# Assignment
Reproduce the entries exactly as they appear below.

# Collected data
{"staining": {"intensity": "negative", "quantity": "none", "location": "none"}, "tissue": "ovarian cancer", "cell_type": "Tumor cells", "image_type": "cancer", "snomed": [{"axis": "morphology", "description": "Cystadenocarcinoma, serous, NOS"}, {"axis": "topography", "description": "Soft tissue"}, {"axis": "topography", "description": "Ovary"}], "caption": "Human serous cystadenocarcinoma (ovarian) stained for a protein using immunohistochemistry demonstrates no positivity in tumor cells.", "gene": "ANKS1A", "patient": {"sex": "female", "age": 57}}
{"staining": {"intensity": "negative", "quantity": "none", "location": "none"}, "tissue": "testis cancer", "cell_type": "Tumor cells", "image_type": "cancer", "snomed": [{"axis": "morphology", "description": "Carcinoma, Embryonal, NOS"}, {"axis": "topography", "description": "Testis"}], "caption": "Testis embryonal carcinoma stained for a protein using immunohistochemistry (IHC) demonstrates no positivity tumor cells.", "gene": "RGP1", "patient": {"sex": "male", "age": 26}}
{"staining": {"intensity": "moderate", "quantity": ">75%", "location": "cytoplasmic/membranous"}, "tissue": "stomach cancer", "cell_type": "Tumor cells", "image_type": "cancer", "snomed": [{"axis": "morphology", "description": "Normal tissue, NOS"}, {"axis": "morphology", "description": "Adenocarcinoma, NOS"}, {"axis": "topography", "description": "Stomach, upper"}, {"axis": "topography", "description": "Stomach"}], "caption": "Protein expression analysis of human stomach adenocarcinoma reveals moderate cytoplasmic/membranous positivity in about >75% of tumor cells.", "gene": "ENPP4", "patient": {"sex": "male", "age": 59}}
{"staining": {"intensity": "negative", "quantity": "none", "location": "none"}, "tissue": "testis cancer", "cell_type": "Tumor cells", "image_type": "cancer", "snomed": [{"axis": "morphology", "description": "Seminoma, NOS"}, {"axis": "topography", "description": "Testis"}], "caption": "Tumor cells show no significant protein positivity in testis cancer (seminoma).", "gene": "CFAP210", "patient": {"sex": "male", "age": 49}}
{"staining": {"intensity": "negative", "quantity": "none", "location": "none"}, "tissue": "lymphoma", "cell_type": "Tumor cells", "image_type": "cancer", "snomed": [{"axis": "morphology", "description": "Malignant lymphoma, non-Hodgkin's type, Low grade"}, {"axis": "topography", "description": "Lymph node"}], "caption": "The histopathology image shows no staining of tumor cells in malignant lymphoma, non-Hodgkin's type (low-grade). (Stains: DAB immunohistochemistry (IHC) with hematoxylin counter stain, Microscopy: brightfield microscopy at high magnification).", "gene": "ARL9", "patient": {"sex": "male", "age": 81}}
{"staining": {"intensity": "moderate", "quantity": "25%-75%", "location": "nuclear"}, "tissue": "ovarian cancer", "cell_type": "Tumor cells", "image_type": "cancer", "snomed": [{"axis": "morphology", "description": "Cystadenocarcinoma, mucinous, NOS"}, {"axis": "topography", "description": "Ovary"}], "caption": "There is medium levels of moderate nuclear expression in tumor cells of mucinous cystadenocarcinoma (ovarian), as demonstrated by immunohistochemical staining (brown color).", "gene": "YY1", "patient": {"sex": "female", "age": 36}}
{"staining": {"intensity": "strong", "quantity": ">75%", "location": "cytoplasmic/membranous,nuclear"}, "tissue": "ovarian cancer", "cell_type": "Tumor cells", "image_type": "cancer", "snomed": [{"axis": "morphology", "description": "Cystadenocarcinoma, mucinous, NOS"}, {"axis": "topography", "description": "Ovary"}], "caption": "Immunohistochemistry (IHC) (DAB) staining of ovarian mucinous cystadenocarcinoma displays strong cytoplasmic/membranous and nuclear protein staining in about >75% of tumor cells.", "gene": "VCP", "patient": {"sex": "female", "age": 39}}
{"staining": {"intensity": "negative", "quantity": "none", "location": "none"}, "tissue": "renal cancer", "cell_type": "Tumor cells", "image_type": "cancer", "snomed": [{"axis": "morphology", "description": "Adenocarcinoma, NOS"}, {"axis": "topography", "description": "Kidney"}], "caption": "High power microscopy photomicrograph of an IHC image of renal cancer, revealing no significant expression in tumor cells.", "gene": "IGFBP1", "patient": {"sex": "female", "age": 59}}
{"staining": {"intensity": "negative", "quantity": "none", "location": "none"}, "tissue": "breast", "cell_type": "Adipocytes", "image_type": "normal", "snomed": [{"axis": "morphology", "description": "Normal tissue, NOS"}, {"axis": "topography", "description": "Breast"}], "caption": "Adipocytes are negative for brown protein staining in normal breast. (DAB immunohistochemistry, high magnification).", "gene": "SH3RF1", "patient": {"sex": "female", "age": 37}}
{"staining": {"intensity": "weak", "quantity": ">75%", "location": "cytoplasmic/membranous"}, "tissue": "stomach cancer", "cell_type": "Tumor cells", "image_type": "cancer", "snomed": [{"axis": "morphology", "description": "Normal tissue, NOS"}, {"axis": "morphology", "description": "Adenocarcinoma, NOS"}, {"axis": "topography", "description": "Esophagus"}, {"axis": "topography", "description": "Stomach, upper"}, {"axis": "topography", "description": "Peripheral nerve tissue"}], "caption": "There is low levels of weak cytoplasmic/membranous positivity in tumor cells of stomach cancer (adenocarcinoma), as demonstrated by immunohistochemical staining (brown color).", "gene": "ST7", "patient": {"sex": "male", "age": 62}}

# Task response
{"staining": {"intensity": "negative", "quantity": "none", "location": "none"}, "tissue": "ovarian cancer", "cell_type": "Tumor cells", "image_type": "cancer", "snomed": [{"axis": "morphology", "description": "Cystadenocarcinoma, serous, NOS"}, {"axis": "topography", "description": "Soft tissue"}, {"axis": "topography", "description": "Ovary"}], "caption": "Human serous cystadenocarcinoma (ovarian) stained for a protein using immunohistochemistry demonstrates no positivity in tumor cells.", "gene": "ANKS1A", "patient": {"sex": "female", "age": 57}}
{"staining": {"intensity": "negative", "quantity": "none", "location": "none"}, "tissue": "testis cancer", "cell_type": "Tumor cells", "image_type": "cancer", "snomed": [{"axis": "morphology", "description": "Carcinoma, Embryonal, NOS"}, {"axis": "topography", "description": "Testis"}], "caption": "Testis embryonal carcinoma stained for a protein using immunohistochemistry (IHC) demonstrates no positivity tumor cells.", "gene": "RGP1", "patient": {"sex": "male", "age": 26}}
{"staining": {"intensity": "moderate", "quantity": ">75%", "location": "cytoplasmic/membranous"}, "tissue": "stomach cancer", "cell_type": "Tumor cells", "image_type": "cancer", "snomed": [{"axis": "morphology", "description": "Normal tissue, NOS"}, {"axis": "morphology", "description": "Adenocarcinoma, NOS"}, {"axis": "topography", "description": "Stomach, upper"}, {"axis": "topography", "description": "Stomach"}], "caption": "Protein expression analysis of human stomach adenocarcinoma reveals moderate cytoplasmic/membranous positivity in about >75% of tumor cells.", "gene": "ENPP4", "patient": {"sex": "male", "age": 59}}
{"staining": {"intensity": "negative", "quantity": "none", "location": "none"}, "tissue": "testis cancer", "cell_type": "Tumor cells", "image_type": "cancer", "snomed": [{"axis": "morphology", "description": "Seminoma, NOS"}, {"axis": "topography", "description": "Testis"}], "caption": "Tumor cells show no significant protein positivity in testis cancer (seminoma).", "gene": "CFAP210", "patient": {"sex": "male", "age": 49}}
{"staining": {"intensity": "negative", "quantity": "none", "location": "none"}, "tissue": "lymphoma", "cell_type": "Tumor cells", "image_type": "cancer", "snomed": [{"axis": "morphology", "description": "Malignant lymphoma, non-Hodgkin's type, Low grade"}, {"axis": "topography", "description": "Lymph node"}], "caption": "The histopathology image shows no staining of tumor cells in malignant lymphoma, non-Hodgkin's type (low-grade). (Stains: DAB immunohistochemistry (IHC) with hematoxylin counter stain, Microscopy: brightfield microscopy at high magnification).", "gene": "ARL9", "patient": {"sex": "male", "age": 81}}
{"staining": {"intensity": "moderate", "quantity": "25%-75%", "location": "nuclear"}, "tissue": "ovarian cancer", "cell_type": "Tumor cells", "image_type": "cancer", "snomed": [{"axis": "morphology", "description": "Cystadenocarcinoma, mucinous, NOS"}, {"axis": "topography", "description": "Ovary"}], "caption": "There is medium levels of moderate nuclear expression in tumor cells of mucinous cystadenocarcinoma (ovarian), as demonstrated by immunohistochemical staining (brown color).", "gene": "YY1", "patient": {"sex": "female", "age": 36}}
{"staining": {"intensity": "strong", "quantity": ">75%", "location": "cytoplasmic/membranous,nuclear"}, "tissue": "ovarian cancer", "cell_type": "Tumor cells", "image_type": "cancer", "snomed": [{"axis": "morphology", "description": "Cystadenocarcinoma, mucinous, NOS"}, {"axis": "topography", "description": "Ovary"}], "caption": "Immunohistochemistry (IHC) (DAB) staining of ovarian mucinous cystadenocarcinoma displays strong cytoplasmic/membranous and nuclear protein staining in about >75% of tumor cells.", "gene": "VCP", "patient": {"sex": "female", "age": 39}}
{"staining": {"intensity": "negative", "quantity": "none", "location": "none"}, "tissue": "renal cancer", "cell_type": "Tumor cells", "image_type": "cancer", "snomed": [{"axis": "morphology", "description": "Adenocarcinoma, NOS"}, {"axis": "topography", "description": "Kidney"}], "caption": "High power microscopy photomicrograph of an IHC image of renal cancer, revealing no significant expression in tumor cells.", "gene": "IGFBP1", "patient": {"sex": "female", "age": 59}}
{"staining": {"intensity": "negative", "quantity": "none", "location": "none"}, "tissue": "breast", "cell_type": "Adipocytes", "image_type": "normal", "snomed": [{"axis": "morphology", "description": "Normal tissue, NOS"}, {"axis": "topography", "description": "Breast"}], "caption": "Adipocytes are negative for brown protein staining in normal breast. (DAB immunohistochemistry, high magnification).", "gene": "SH3RF1", "patient": {"sex": "female", "age": 37}}
{"staining": {"intensity": "weak", "quantity": ">75%", "location": "cytoplasmic/membranous"}, "tissue": "stomach cancer", "cell_type": "Tumor cells", "image_type": "cancer", "snomed": [{"axis": "morphology", "description": "Normal tissue, NOS"}, {"axis": "morphology", "description": "Adenocarcinoma, NOS"}, {"axis": "topography", "description": "Esophagus"}, {"axis": "topography", "description": "Stomach, upper"}, {"axis": "topography", "description": "Peripheral nerve tissue"}], "caption": "There is low levels of weak cytoplasmic/membranous positivity in tumor cells of stomach cancer (adenocarcinoma), as demonstrated by immunohistochemical staining (brown color).", "gene": "ST7", "patient": {"sex": "male", "age": 62}}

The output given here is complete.